RE: [PATCH] Register memory ranges in a consistent manner on IA64

From: Luck, Tony <tony.luck_at_intel.com>
Date: 2007-10-09 06:25:59
> While pursuing and unrelated issue with 64Mb granules I noticed a problem
> related to inconsistent use of add_active_range. There doesn't appear any
> reason to me why FLATMEM versus DISCONTIG_MEM should register memory
> to add_active_range with different code. So I've changed the code into
> a common implementation. 
>
> The other subtle issue fixed by this patch was calling add_active_range
> in count_node_pages before granule aligning is performed. We were lucky with
> 16MB granules but not so with 64MB granules. count_node_pages has reserved
> regions filtered out and as a consequence linked kernel text and data
> aren't covered by calls to count_node_pages. So linked kernel regions
> wasn't reported to add_active_regions. This resulted in free_initmem causing
> numerous bad_page reports. This won't occur with this patch because now
> all known memory regions are reported by register_active_ranges.

This was applied back in January, but we've now found a hole in the
implementation.  Skipping the path through filter_rsvd_memory() fixes
the problem with kernel regions not being reported to add_active_regions().
But it also bypasses the path through "call_pernode_memory()" which
neatly assigned all memory to the right node.  The code Bob added in
register_active_ranges() that calls paddr_to_node() on the first address
in the block found in the efi_memory map doesn't allow for the fact that
a memory block in the efi memory map may span across nodes.
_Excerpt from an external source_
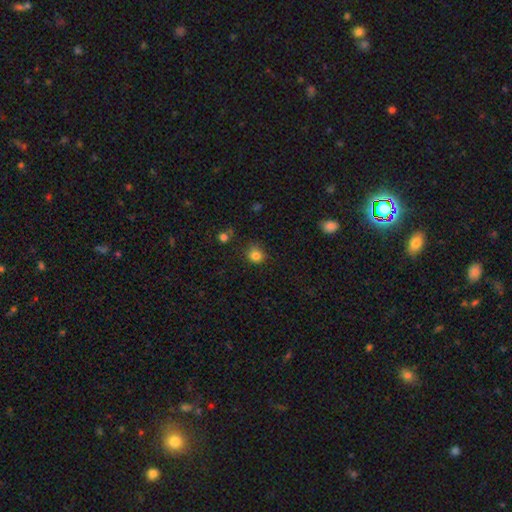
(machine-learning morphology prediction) This appears to be a smooth galaxy with no disk features (82%) that is round (82%). Merging: none (77%).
And we've
now found a system where this happens ... so memory that belongs to
node 1 is being attached to node 0 because it happens to be part of
a contiguous block of memory that starts on node 0.

I'd initially coded but a fix that put the filter_reserved_memory()
path back in.  But on more careful reading of your comments in the
commit I see that will re-introduce problems that were fixed before.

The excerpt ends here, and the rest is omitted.